• What the task asks
Please repeat the records starting with the line that contains "What is the ratio" and going on through the line that contains "Reading left to right, list", switching "ratio" to "proportion" and leaving everything else unchanged.

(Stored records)
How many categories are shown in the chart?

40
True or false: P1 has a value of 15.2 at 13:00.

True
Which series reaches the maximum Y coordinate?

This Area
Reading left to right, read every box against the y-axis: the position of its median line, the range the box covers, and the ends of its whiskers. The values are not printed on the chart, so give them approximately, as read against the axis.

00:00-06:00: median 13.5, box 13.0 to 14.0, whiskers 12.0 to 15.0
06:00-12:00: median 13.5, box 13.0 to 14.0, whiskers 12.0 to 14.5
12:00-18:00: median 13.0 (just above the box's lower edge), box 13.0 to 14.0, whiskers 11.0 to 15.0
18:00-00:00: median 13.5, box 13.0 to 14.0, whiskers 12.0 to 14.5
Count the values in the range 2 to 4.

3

==

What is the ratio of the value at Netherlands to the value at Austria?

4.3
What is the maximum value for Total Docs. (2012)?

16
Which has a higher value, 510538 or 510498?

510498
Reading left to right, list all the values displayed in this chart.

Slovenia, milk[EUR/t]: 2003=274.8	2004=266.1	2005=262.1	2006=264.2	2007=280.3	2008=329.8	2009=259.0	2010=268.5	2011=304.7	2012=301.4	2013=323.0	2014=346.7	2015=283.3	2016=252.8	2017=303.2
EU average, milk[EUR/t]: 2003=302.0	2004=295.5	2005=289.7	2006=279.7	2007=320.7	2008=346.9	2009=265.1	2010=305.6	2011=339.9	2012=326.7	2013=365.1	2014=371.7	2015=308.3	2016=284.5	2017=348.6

...

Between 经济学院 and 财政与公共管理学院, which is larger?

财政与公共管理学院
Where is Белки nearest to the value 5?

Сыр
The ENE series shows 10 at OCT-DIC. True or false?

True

• Written answer
What is the proportion of the value at Netherlands to the value at Austria?

4.3
What is the maximum value for Total Docs. (2012)?

16
Which has a higher value, 510538 or 510498?

510498
Reading left to right, list all the values displayed in this chart.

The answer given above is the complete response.